[Stored data entries]
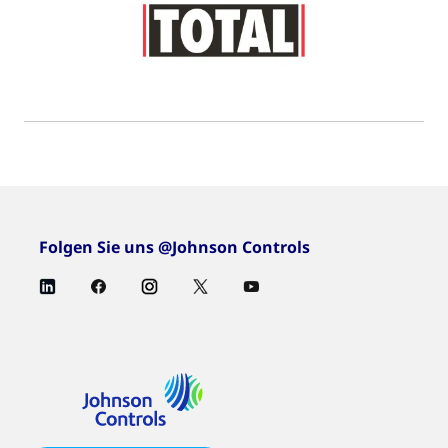
Folgen Sie uns @Johnson Controls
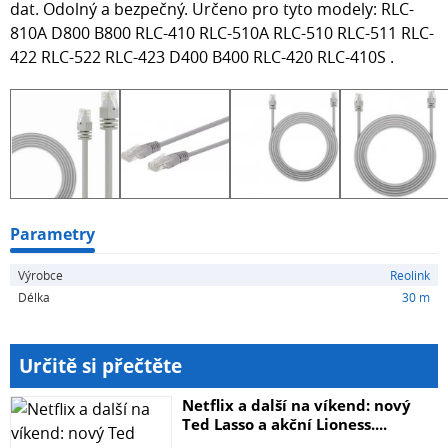
dat. Odolný a bezpečný. Určeno pro tyto modely: RLC-
810A D800 B800 RLC-410 RLC-510A RLC-510 RLC-511 RLC-
422 RLC-522 RLC-423 D400 B400 RLC-420 RLC-410S .
Parametry
Výrobce
Reolink
Délka
30 m
Určitě si přečtěte
Netflix a další na víkend: nový
Ted Lasso a akční Lioness....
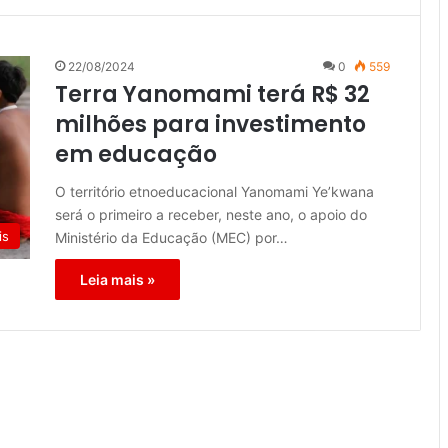
22/08/2024
0
559
Terra Yanomami terá R$ 32
milhões para investimento
em educação
O território etnoeducacional Yanomami Ye’kwana
será o primeiro a receber, neste ano, o apoio do
is
Ministério da Educação (MEC) por…
Leia mais »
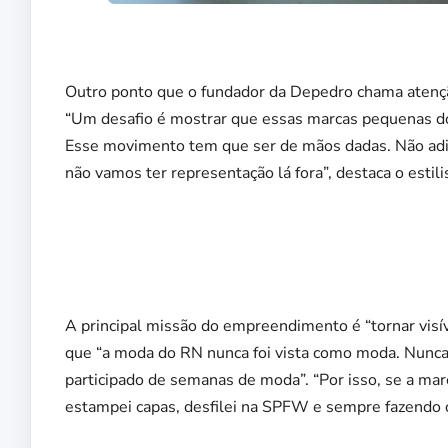
Outro ponto que o fundador da Depedro chama atenç
“Um desafio é mostrar que essas marcas pequenas do 
Esse movimento tem que ser de mãos dadas. Não adian
não vamos ter representação lá fora”, destaca o estili
A principal missão do empreendimento é “tornar visível
que “a moda do RN nunca foi vista como moda. Nunca 
participado de semanas de moda”. “Por isso, se a mar
estampei capas, desfilei na SPFW e sempre fazendo o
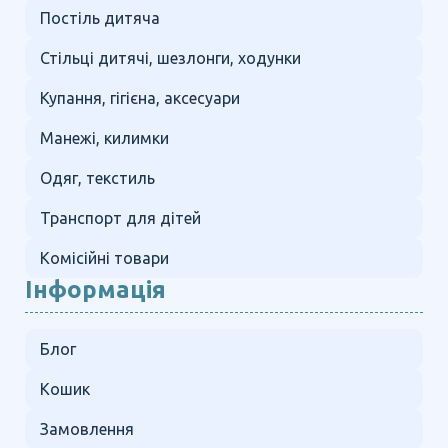
Постіль дитяча
Стільці дитячі, шезлонги, ходунки
Купання, гігієна, аксесуари
Манежі, килимки
Одяг, текстиль
Транспорт для дітей
Комісійні товари
Інформація
Блог
Кошик
Замовлення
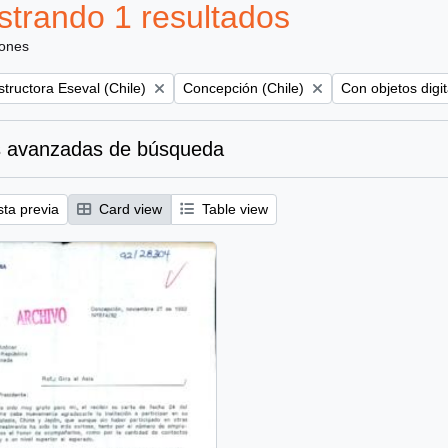
trando 1 resultados
iones
Remove filter:
Remove filter:
tructora Eseval (Chile)
Concepción (Chile)
Con objetos digit
 avanzadas de búsqueda
sta previa
Card view
Table view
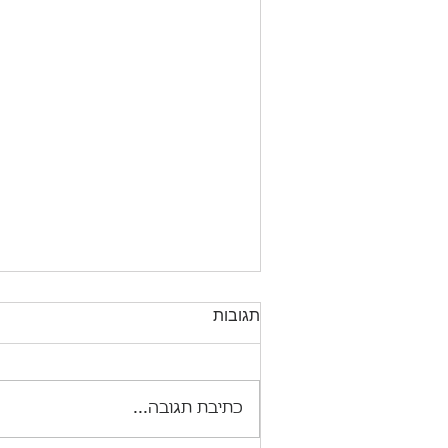
תגובות
לומר תודה ביפנית
כתיבת תגובה...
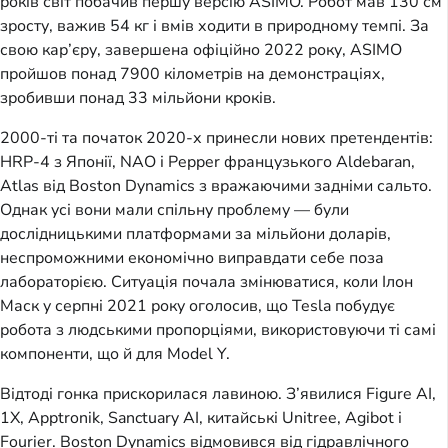
років світ побачив першу версію ASIMO. Робот мав 130 см
зросту, важив 54 кг і вмів ходити в природному темпі. За
свою кар’єру, завершена офіційно 2022 року, ASIMO
пройшов понад 7900 кілометрів на демонстраціях,
зробивши понад 33 мільйони кроків.
2000-ті та початок 2020-х принесли нових претендентів:
HRP-4 з Японії, NAO і Pepper французького Aldebaran,
Atlas від Boston Dynamics з вражаючими задніми сальто.
Однак усі вони мали спільну проблему — були
дослідницькими платформами за мільйони доларів,
неспроможними економічно виправдати себе поза
лабораторією. Ситуація почала змінюватися, коли Ілон
Маск у серпні 2021 року оголосив, що Tesla побудує
робота з людськими пропорціями, використовуючи ті самі
компоненти, що й для Model Y.
Відтоді гонка прискорилася лавиною. З’явилися Figure AI,
1X, Apptronik, Sanctuary AI, китайські Unitree, Agibot і
Fourier. Boston Dynamics відмовився від гідравлічного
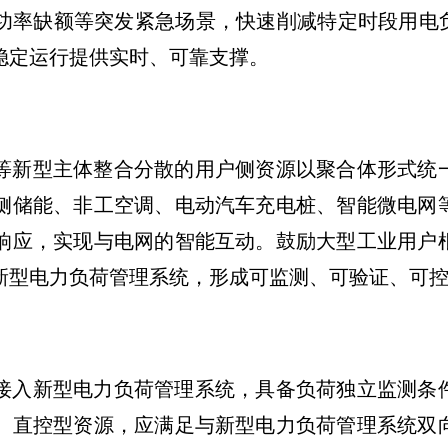
功率缺额等突发紧急场景，快速削减特定时段用电负
稳定运行提供实时、可靠支撑。
等新型主体整合分散的用户侧资源以聚合体形式统
侧储能、非工空调、电动汽车充电桩、智能微电网
响应，实现与电网的智能互动。鼓励大型工业用户
新型电力负荷管理系统，形成可监测、可验证、可
接入新型电力负荷管理系统，具备负荷独立监测条
。直控型资源，应满足与新型电力负荷管理系统双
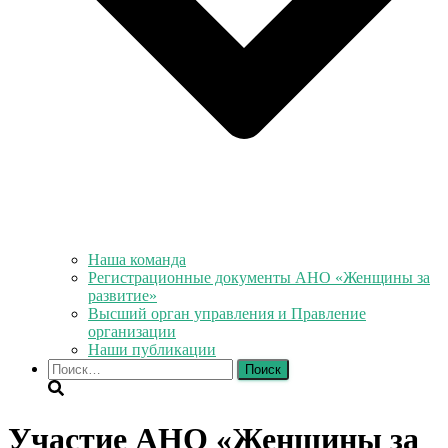
Наша команда
Регистрационные документы АНО «Женщины за
развитие»
Высший орган управления и Правление
организации
Наши публикации
Найти:
Участие АНО «Женщины за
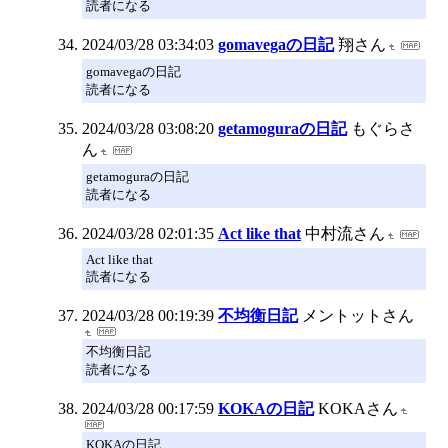
読者になる
2024/03/28 03:34:03
gomavegaの日記
翔さん
gomavegaの日記
読者になる
2024/03/28 03:08:20
getamoguraの日記
もぐらさ
ん
getamoguraの日記
読者になる
2024/03/28 02:01:35
Act like that
中村流さん
Act like that
読者になる
2024/03/28 00:19:39
不均衡日記
メントットさん
不均衡日記
読者になる
2024/03/28 00:17:59
KOKAの日記
KOKAさん
KOKAの日記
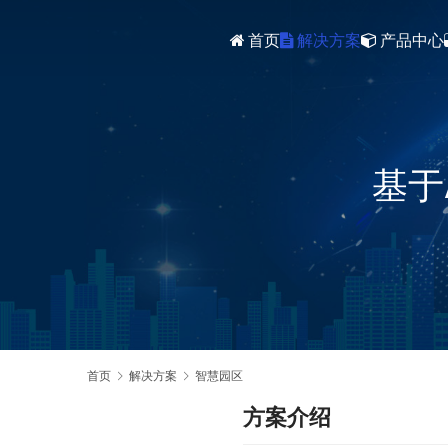
首页
解决方案
产品中心
智能安防综合平台(VSMC V2.5)
VSMC监控视频流媒体直播平台V1.5
基于
首页
解决方案
智慧园区
方案介绍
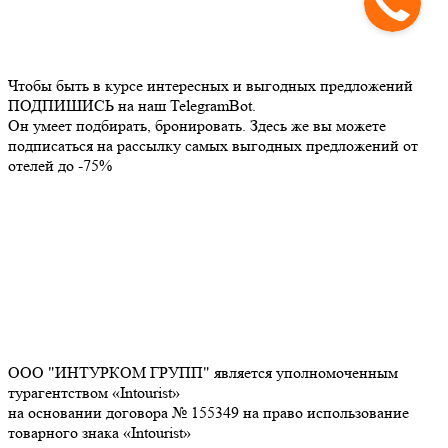
Чтобы быть в курсе интересных и выгодных предложений
ПОДПИШИСЬ на наш TelegramBot.
Он умеет подбирать, бронировать. Здесь же вы можете
подписаться на рассылку самых выгодных предложений от
отелей до -75%
ООО "ИНТУРКОМ ГРУПП" является уполномоченным
турагентством «Intourist»
на основании договора № 155349 на право использование
товарного знака «Intourist»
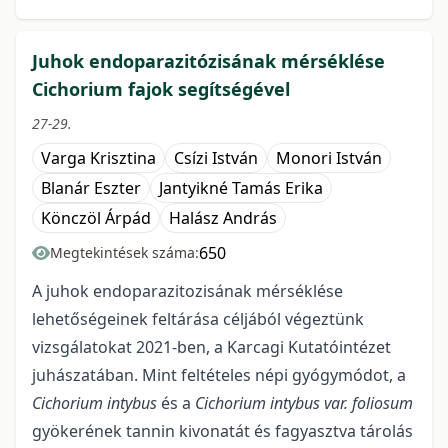
Juhok endoparazitózisának mérséklése
Cichorium fajok segítségével
27-29.
Varga Krisztina
Csízi István
Monori István
Blanár Eszter
Jantyikné Tamás Erika
Könczöl Árpád
Halász András
650
Megtekintések száma:
A juhok endoparazitozisának mérséklése
lehetőségeinek feltárása céljából végeztünk
vizsgálatokat 2021-ben, a Karcagi Kutatóintézet
juhászatában. Mint feltételes népi gyógymódot, a
Cichorium intybus
és a
Cichorium intybus var. foliosum
gyökerének tannin kivonatát és fagyasztva tárolás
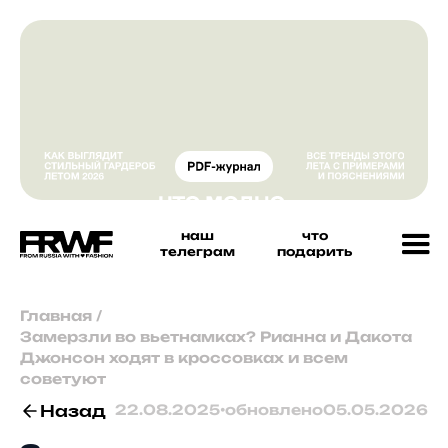
наш
что
телеграм
подарить
Главная
/
Замерзли во вьетнамках? Рианна и Дакота
Джонсон ходят в кроссовках и всем
советуют
Назад
22.08.2025
•
обновлено
05.05.2026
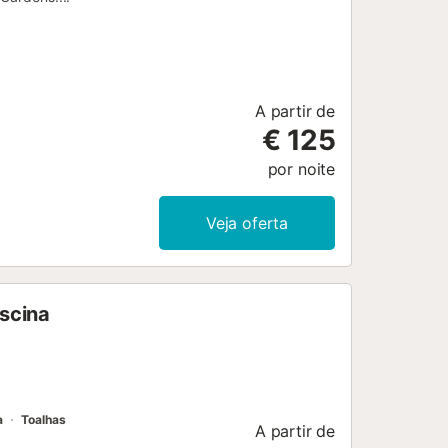
A partir de
€ 125
por noite
Veja oferta
iscina
a
Toalhas
A partir de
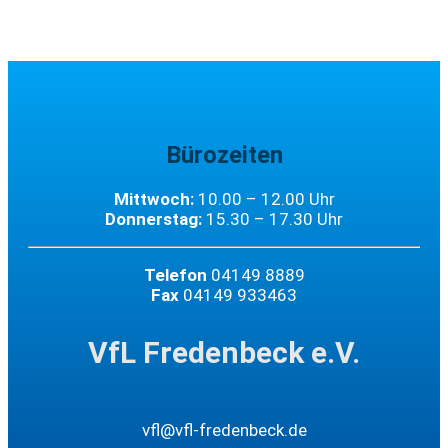
Bürozeiten
Mittwoch:
10.00 – 12.00 Uhr
Donnerstag:
15.30 – 17.30 Uhr
Telefon
04149 8889
Fax
04149 933463
VfL Fredenbeck e.V.
vfl@vfl-fredenbeck.de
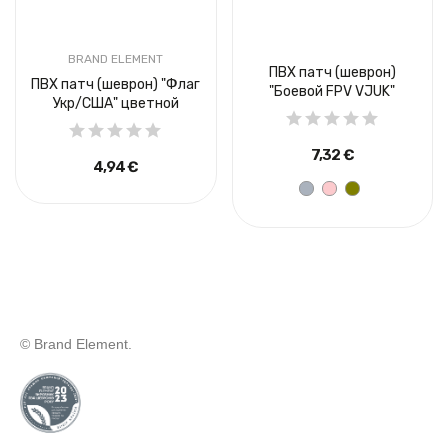
BRAND ELEMENT
ПВХ патч (шеврон)
ПВХ патч (шеврон) "Флаг
"Боевой FPV VJUK"
Укр/США" цветной
7,32 €
4,94 €
© Brand Element.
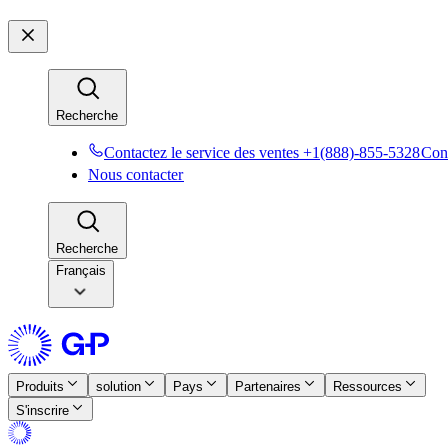
Recherche​​
Contactez le service des ventes +1(888)-855-5328​​
Cont
Nous contacter​​
Recherche​​
Français
Produits​​
solution​​
Pays​​
Partenaires​​
Ressources​​
S'inscrire​​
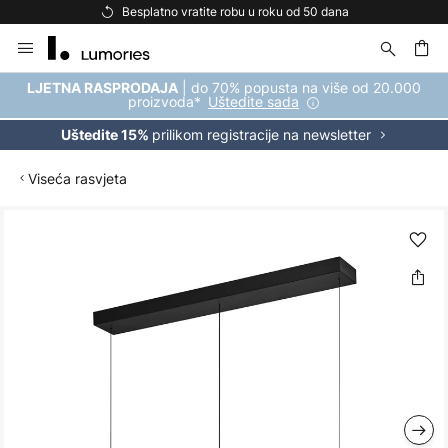
Besplatno vratite robu u roku od 50 dana
Skip
to
Content
| do 70% popusta na više od 20.000
LJETNA RASPRODAJA
proizvoda*
Uštedite sada
prilikom registracije na newsletter
Uštedite 15%
Viseća rasvjeta
Skip
to
the
end
of
the
images
gallery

**TASK GOAL:**
Could you copy the text of every item above word for word, leaving the pictures out?

**THE COMPLETED TASK:**
Folgen Sie uns @Johnson Controls
dat. Odolný a bezpečný. Určeno pro tyto modely: RLC-
810A D800 B800 RLC-410 RLC-510A RLC-510 RLC-511 RLC-
422 RLC-522 RLC-423 D400 B400 RLC-420 RLC-410S .
Parametry
Výrobce
Reolink
Délka
30 m
Určitě si přečtěte
Netflix a další na víkend: nový
Ted Lasso a akční Lioness....
22/08/2024
0
559
Terra Yanomami terá R$ 32
milhões para investimento
em educação
O território etnoeducacional Yanomami Ye’kwana
será o primeiro a receber, neste ano, o apoio do
is
Ministério da Educação (MEC) por…
Leia mais »
Outro ponto que o fundador da Depedro chama atenç
“Um desafio é mostrar que essas marcas pequenas do 
Esse movimento tem que ser de mãos dadas. Não adian
não vamos ter representação lá fora”, destaca o estili
A principal missão do empreendimento é “tornar visível
que “a moda do RN nunca foi vista como moda. Nunca 
participado de semanas de moda”. “Por isso, se a mar
estampei capas, desfilei na SPFW e sempre fazendo o
Постіль дитяча
Стільці дитячі, шезлонги, ходунки
Купання, гігієна, аксесуари
Манежі, килимки
Одяг, текстиль
Транспорт для дітей
Комісійні товари
Інформація
Блог
Кошик
Замовлення
trando 1 resultados
iones
Remove filter:
Remove filter:
tructora Eseval (Chile)
Concepción (Chile)
Con objetos digit
 avanzadas de búsqueda
sta previa
Card view
Table view
תגובות
לומר תודה ביפנית
כתיבת תגובה...
років світ побачив першу версію ASIMO. Робот мав 130 см
зросту, важив 54 кг і вмів ходити в природному темпі. За
свою кар’єру, завершена офіційно 2022 року, ASIMO
пройшов понад 7900 кілометрів на демонстраціях,
зробивши понад 33 мільйони кроків.
2000-ті та початок 2020-х принесли нових претендентів:
HRP-4 з Японії, NAO і Pepper французького Aldebaran,
Atlas від Boston Dynamics з вражаючими задніми сальто.
Однак усі вони мали спільну проблему — були
дослідницькими платформами за мільйони доларів,
неспроможними економічно виправдати себе поза
лабораторією. Ситуація почала змінюватися, коли Ілон
Маск у серпні 2021 року оголосив, що Tesla побудує
робота з людськими пропорціями, використовуючи ті самі
компоненти, що й для Model Y.
Відтоді гонка прискорилася лавиною. З’явилися Figure AI,
1X, Apptronik, Sanctuary AI, китайські Unitree, Agibot і
Fourier. Boston Dynamics відмовився від гідравлічного
功率缺额等突发紧急场景，快速削减特定时段用电负
稳定运行提供实时、可靠支撑。
等新型主体整合分散的用户侧资源以聚合体形式统
侧储能、非工空调、电动汽车充电桩、智能微电网
响应，实现与电网的智能互动。鼓励大型工业用户
新型电力负荷管理系统，形成可监测、可验证、可
接入新型电力负荷管理系统，具备负荷独立监测条
。直控型资源，应满足与新型电力负荷管理系统双
Наша команда
Регистрационные документы АНО «Женщины за
развитие»
Высший орган управления и Правление
организации
Наши публикации
Найти:
Участие АНО «Женщины за
読者になる
2024/03/28 03:34:03
gomavegaの日記
翔さん
gomavegaの日記
読者になる
2024/03/28 03:08:20
getamoguraの日記
もぐらさ
ん
getamoguraの日記
読者になる
2024/03/28 02:01:35
Act like that
中村流さん
Act like that
読者になる
2024/03/28 00:19:39
不均衡日記
メントットさん
不均衡日記
読者になる
2024/03/28 00:17:59
KOKAの日記
KOKAさん
KOKAの日記
首页
解决方案
产品中心
智能安防综合平台(VSMC V2.5)
VSMC监控视频流媒体直播平台V1.5
基于
首页
解决方案
智慧园区
方案介绍
Чтобы быть в курсе интересных и выгодных предложений
ПОДПИШИСЬ на наш TelegramBot.
Он умеет подбирать, бронировать. Здесь же вы можете
подписаться на рассылку самых выгодных предложений от
отелей до -75%
ООО "ИНТУРКОМ ГРУПП" является уполномоченным
турагентством «Intourist»
на основании договора № 155349 на право использование
товарного знака «Intourist»
Juhok endoparazitózisának mérséklése
Cichorium fajok segítségével
27-29.
Varga Krisztina
Csízi István
Monori István
Blanár Eszter
Jantyikné Tamás Erika
Könczöl Árpád
Halász András
650
Megtekintések száma:
A juhok endoparazitozisának mérséklése
lehetőségeinek feltárása céljából végeztünk
vizsgálatokat 2021-ben, a Karcagi Kutatóintézet
juhászatában. Mint feltételes népi gyógymódot, a
Cichorium intybus
és a
Cichorium intybus var. foliosum
gyökerének tannin kivonatát és fagyasztva tárolás
наш
что
телеграм
подарить
Главная
/
Замерзли во вьетнамках? Рианна и Дакота
Джонсон ходят в кроссовках и всем
советуют
Назад
22.08.2025
•
обновлено
05.05.2026
A partir de
€ 125
por noite
Veja oferta
iscina
a
Toalhas
A partir de
Bürozeiten
Mittwoch:
10.00 – 12.00 Uhr
Donnerstag:
15.30 – 17.30 Uhr
Telefon
04149 8889
Fax
04149 933463
VfL Fredenbeck e.V.
vfl@vfl-fredenbeck.de
BRAND ELEMENT
ПВХ патч (шеврон)
ПВХ патч (шеврон) "Флаг
"Боевой FPV VJUK"
Укр/США" цветной
7,32 €
4,94 €
© Brand Element.
Recherche​​
Contactez le service des ventes +1(888)-855-5328​​
Cont
Nous contacter​​
Recherche​​
Français
Produits​​
solution​​
Pays​​
Partenaires​​
Ressources​​
S'inscrire​​
Besplatno vratite robu u roku od 50 dana
Skip
to
Content
| do 70% popusta na više od 20.000
LJETNA RASPRODAJA
proizvoda*
Uštedite sada
prilikom registracije na newsletter
Uštedite 15%
Viseća rasvjeta
Skip
to
the
end
of
the
images
gallery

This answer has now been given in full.